Projects & Grants

Internal Grant Competition DGC

Quantitative analysis of texts of CzeSL-SGT corpus
Project IdSGS06/FF/2022
Main solverMgr. Miroslav Kubát, Ph.D.
Period1/2022 - 12/2022
ProviderSpecifický VŠ výzkum
AnotationThe project will focus on the quantitative analysis of the texts of the CzeSL-SGT corpus in order to obtain data on texts of individual language levels, to model the development of these texts and to analyze the process of learning Czech as a foreign language. This corpus contains over 8000 texts written by learners of Czech as a foreign language at all language levels. We will analyze the texts using the QuitaUP and UDPipe software, which allow us to compute various properties of the texts.

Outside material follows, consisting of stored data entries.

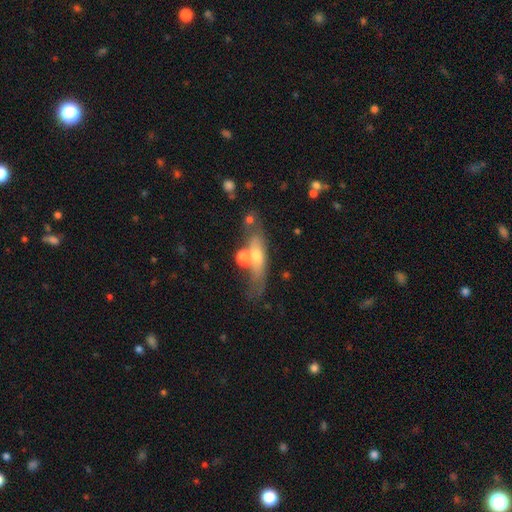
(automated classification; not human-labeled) Smooth or featured?
  - smooth: 47% *
  - featured or disk: 43%
  - star or artifact: 10%
Merging?
  - none: 48% *
  - merger: 20%
  - minor disturbance: 19%
  - major disturbance: 13%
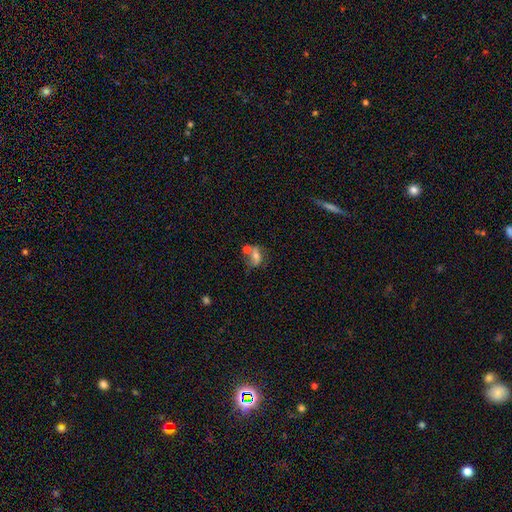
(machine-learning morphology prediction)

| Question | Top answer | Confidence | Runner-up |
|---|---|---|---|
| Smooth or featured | smooth | 51% | featured or disk (36%) |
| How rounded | in between | 67% | round (29%) |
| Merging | none | 36% | merger (35%) |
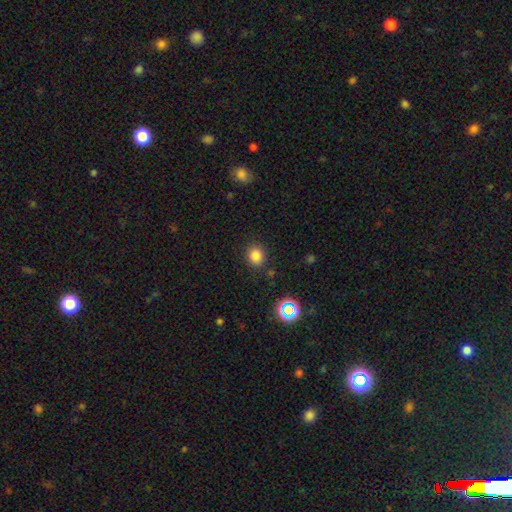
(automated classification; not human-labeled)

In particular, we will be interested in the average length of tokens, the descriptivity of the text, the verb distances, the length of sentences, lexical richness, the number of clauses in a sentence, syntactic characteristics of dependency trees. This project is the first phase of research towards a M. Hanušková's PhD thesis focused on the analysis of texts written by non-native speakers of Czech. The applied methods are also involved in MA theses of M. Nogolová and M. Guńková. The results of the research will be presented at linguistic conferences and in a scientific articles.